The amount of capital raisings announced between 1 April and 15 May, according to data from consulting firm Vesparum. The surge in capital raisings came as market volatility levels subsided and the ASX temporarily relaxed capital raising rules in response to the coronavirus pandemic, writes Nicki Bourlioufas. Most of these capital issues have been offered to existing retail shareholders at discounts to their market prices in the form of share purchase plans or entitlement offers to buy additional shares in proportion to existing holdings. Investors have mostly made attractive returns by participating in these COVID-19 raisings, with a median return of 14 per cent for capital issues and 58 per cent for offers priced at a 30 per cent-plus discount to a company’s market price.

1 per cent

The estimated loss in value for Wesfarmers if it decided to fold Target, its discount department store chain.
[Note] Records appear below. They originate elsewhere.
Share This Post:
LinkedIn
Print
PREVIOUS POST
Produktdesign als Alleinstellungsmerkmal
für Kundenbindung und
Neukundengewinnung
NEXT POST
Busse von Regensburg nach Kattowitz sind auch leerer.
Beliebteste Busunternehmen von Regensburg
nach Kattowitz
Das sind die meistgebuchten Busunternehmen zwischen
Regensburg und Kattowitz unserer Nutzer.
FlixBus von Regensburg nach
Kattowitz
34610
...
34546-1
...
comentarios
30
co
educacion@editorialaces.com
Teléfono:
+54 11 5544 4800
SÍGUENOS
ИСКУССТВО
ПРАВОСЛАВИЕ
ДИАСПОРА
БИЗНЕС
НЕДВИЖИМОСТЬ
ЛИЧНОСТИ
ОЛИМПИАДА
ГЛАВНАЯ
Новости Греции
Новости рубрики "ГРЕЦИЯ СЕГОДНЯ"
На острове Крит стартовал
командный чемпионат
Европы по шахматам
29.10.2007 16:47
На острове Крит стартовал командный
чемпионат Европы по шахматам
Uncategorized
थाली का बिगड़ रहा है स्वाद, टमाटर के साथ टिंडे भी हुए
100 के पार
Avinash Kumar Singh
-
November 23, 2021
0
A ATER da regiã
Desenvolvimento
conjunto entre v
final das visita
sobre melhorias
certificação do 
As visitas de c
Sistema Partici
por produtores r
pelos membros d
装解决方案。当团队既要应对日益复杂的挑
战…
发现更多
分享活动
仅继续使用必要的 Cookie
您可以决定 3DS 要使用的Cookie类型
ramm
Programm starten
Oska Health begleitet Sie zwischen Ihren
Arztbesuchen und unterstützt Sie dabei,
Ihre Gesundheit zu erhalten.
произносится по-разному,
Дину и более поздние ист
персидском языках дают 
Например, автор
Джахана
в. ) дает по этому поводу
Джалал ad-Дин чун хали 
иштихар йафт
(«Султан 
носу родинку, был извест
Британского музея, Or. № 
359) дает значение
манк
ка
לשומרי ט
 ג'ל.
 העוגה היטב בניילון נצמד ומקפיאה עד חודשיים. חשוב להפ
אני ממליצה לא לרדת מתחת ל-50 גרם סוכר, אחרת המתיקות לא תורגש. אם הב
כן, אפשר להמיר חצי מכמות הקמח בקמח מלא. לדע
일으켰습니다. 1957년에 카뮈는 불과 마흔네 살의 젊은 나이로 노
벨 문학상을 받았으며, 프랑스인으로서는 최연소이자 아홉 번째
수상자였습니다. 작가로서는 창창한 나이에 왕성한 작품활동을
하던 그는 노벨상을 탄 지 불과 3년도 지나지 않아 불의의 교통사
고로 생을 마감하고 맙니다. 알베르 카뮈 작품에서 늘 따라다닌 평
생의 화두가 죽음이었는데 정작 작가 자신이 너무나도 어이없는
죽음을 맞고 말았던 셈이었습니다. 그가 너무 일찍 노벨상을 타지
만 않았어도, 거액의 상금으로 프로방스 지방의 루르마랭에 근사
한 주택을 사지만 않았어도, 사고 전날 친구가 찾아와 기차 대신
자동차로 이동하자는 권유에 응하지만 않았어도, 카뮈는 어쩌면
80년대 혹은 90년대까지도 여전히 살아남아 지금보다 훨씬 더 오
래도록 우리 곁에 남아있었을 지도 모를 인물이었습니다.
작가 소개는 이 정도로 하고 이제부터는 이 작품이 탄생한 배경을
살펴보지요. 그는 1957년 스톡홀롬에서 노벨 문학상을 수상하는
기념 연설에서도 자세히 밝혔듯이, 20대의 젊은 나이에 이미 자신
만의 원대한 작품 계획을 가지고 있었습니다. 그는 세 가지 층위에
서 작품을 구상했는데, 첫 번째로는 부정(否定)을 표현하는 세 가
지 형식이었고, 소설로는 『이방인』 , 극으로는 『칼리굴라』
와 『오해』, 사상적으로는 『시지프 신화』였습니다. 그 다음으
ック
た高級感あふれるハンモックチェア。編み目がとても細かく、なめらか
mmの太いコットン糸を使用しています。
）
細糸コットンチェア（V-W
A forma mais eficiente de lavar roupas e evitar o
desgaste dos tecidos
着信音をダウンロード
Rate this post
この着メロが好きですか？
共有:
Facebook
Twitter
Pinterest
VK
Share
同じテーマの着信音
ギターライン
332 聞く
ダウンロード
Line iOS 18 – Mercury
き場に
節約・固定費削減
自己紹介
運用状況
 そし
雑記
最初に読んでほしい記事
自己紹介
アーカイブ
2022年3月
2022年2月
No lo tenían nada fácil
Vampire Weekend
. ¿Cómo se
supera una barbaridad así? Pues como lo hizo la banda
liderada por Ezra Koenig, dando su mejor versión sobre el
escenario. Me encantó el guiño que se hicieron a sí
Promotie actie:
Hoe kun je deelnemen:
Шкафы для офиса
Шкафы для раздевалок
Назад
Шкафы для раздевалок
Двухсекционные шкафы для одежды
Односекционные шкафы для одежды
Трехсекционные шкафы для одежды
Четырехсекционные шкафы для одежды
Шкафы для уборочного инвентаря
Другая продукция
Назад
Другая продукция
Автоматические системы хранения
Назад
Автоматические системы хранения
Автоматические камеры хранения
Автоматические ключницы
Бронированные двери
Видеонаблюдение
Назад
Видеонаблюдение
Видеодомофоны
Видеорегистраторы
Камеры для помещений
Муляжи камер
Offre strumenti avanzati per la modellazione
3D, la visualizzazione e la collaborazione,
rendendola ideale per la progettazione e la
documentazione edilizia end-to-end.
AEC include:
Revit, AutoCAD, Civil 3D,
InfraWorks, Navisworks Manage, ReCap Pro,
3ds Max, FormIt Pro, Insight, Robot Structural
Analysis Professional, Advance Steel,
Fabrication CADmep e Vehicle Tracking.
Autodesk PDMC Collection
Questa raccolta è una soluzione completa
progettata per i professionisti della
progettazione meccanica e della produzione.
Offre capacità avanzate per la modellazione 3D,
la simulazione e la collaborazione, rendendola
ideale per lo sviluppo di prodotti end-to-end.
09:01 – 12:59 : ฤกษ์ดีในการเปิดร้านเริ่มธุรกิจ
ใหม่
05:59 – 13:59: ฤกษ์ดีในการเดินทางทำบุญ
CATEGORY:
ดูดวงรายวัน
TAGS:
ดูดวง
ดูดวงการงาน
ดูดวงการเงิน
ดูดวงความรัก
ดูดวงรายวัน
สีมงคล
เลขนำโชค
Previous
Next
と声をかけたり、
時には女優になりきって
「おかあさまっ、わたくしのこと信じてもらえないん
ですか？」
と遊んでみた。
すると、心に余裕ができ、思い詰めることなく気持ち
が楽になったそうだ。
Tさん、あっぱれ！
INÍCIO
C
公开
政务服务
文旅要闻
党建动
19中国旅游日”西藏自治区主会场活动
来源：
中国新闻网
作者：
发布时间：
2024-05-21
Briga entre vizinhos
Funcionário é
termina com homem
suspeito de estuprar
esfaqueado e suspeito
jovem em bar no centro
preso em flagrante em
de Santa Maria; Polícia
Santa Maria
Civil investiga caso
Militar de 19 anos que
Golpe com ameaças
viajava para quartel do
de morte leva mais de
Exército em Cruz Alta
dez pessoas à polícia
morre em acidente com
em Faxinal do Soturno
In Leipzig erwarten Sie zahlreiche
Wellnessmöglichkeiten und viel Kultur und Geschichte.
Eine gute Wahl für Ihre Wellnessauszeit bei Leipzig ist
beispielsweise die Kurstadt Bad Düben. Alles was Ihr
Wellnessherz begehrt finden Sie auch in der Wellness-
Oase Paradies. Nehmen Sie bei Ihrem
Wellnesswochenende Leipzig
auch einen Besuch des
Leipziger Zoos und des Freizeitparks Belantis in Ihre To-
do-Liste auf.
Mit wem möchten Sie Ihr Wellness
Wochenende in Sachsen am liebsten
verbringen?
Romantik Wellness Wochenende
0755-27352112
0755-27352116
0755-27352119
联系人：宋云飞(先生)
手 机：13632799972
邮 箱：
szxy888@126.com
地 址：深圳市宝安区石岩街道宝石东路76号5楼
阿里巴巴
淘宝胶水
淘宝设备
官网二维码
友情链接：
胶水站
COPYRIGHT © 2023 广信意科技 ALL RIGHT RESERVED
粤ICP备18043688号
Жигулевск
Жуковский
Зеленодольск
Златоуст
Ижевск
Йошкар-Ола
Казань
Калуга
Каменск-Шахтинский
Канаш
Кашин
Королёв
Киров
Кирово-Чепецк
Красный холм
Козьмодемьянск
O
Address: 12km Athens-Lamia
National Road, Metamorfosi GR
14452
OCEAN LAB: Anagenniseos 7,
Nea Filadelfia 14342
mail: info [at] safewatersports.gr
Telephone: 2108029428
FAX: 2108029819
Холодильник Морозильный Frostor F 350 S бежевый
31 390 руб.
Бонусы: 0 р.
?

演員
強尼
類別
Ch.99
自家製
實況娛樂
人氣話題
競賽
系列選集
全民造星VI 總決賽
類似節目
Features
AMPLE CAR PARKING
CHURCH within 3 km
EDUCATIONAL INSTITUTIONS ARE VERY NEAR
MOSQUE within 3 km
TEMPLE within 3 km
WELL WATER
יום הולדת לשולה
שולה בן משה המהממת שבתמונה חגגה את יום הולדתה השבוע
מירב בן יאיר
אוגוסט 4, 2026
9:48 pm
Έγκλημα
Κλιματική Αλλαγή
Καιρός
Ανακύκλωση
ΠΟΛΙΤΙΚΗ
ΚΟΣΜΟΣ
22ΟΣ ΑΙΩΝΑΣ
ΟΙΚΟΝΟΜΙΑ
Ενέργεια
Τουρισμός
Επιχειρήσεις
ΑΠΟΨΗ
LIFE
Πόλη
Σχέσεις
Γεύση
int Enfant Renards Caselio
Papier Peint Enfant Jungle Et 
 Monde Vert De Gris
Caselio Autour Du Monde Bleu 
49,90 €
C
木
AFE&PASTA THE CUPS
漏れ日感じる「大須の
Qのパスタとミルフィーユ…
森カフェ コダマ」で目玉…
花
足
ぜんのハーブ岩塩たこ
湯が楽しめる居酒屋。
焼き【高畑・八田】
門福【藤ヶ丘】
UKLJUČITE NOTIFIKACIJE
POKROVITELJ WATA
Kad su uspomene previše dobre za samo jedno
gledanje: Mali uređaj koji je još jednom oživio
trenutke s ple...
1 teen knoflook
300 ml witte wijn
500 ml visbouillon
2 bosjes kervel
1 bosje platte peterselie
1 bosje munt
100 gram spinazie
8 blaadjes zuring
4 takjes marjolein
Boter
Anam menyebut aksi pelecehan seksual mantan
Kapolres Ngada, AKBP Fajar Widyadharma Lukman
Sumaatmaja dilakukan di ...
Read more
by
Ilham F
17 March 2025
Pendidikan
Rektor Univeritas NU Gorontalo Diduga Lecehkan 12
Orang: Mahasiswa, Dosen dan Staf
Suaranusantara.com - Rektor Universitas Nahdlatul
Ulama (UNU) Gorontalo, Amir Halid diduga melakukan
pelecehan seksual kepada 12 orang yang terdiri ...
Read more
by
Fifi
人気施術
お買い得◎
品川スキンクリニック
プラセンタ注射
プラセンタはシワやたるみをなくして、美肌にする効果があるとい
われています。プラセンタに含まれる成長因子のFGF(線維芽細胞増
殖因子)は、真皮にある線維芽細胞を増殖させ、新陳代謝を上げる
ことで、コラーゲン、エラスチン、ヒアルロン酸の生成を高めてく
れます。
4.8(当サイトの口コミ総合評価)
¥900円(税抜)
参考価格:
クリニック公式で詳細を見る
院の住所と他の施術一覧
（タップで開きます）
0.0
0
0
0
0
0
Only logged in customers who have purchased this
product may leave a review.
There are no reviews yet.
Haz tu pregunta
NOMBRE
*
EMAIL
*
Wesfarmers will convert up to 92 Target stores to its Kmart department store chain, and shut up to another 75 Targets, leaving as few as 117 Target outlets. Morningstar retail equity analyst Johannes Faul has left his fair value estimate for Wesfarmers unchanged, saying that Target was already generating little revenue. “The advantages of the traditional brick-and-mortar retailers with large store networks are diminishing,” says Faul, who sees Wesfarmers, Australia’s largest conglomerate, as overvalued. “However, the shuttering of about half of Target’s stores leaves our fair value estimate unscathed at $31.50. We were already forecasting Target’s contributions to be modest, at less than 2 per cent of group earnings.”

40 per cent

The amount of SMSF trustees who say there is little collaboration on SMSF investment decision-making, according to an online poll of around 300 people by OpenInvest and Behavioural Finance Australia. "The extent to which there is disagreement between trustees about how the SMSF should be invested and run can be masked in easier and happier times," says Andrew Varlamos of OpenInvest. "But when things are a lot more stressful then I think some of these innate and basic disagreements will come to the fore." He isn't surprised that usually one party more than the other has a view they know what they're doing "they go full steam ahead, and often simply bring their spouse along with them.".

25 per cent

Only a quarter of active Australian equity large cap managers within the Morningstar coverage universe beat the index after fees, according to Morningstar's Annual Australian Equity Sector Wrap 2020. Australian investors are streaming into passive ETFs, no doubt attracted by their low cost, accessibility and the fact that most active managers have failed to beat their benchmarks across multi-year periods. Morningstar's director of personal finance Christine Benz says an all-index portfolio can be a cost-effective—and just plain effective—way to build a portfolio. That said, she says not every active fund automatically belongs on the cutting-room floor.